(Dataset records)
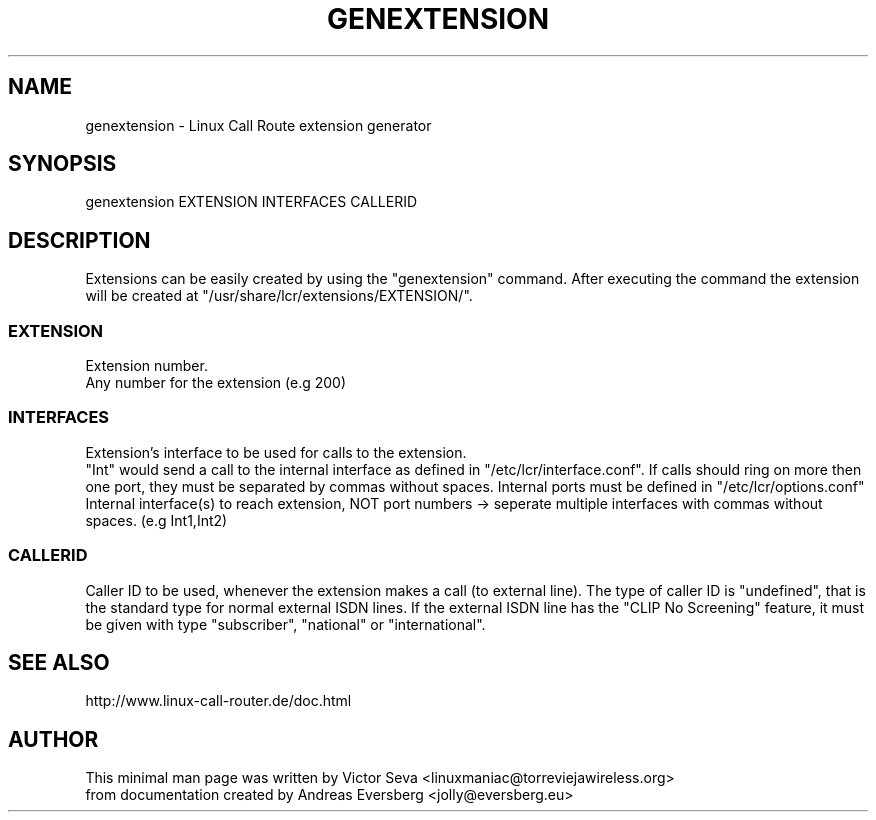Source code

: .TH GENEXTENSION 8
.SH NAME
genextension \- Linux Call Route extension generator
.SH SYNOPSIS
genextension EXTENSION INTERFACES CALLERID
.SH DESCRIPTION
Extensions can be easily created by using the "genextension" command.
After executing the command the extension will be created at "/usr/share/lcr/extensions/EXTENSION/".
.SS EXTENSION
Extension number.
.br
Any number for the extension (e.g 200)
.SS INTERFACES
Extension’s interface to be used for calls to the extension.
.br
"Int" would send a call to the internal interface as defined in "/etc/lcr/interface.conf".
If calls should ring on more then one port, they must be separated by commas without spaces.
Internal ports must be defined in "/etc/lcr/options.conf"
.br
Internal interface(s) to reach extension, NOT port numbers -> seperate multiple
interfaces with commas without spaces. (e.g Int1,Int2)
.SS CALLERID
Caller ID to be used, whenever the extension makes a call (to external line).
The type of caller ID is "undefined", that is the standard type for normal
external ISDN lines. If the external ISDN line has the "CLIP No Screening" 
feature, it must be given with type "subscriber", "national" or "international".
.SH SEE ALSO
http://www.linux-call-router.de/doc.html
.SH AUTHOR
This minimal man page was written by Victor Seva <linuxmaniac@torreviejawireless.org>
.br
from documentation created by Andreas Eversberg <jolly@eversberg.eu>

# [WHAT THIS TASK INVOLVES]
Pull every line holding "calls" out of the records.

# [REPLY]
Extension’s interface to be used for calls to the extension.
If calls should ring on more then one port, they must be separated by commas without spaces.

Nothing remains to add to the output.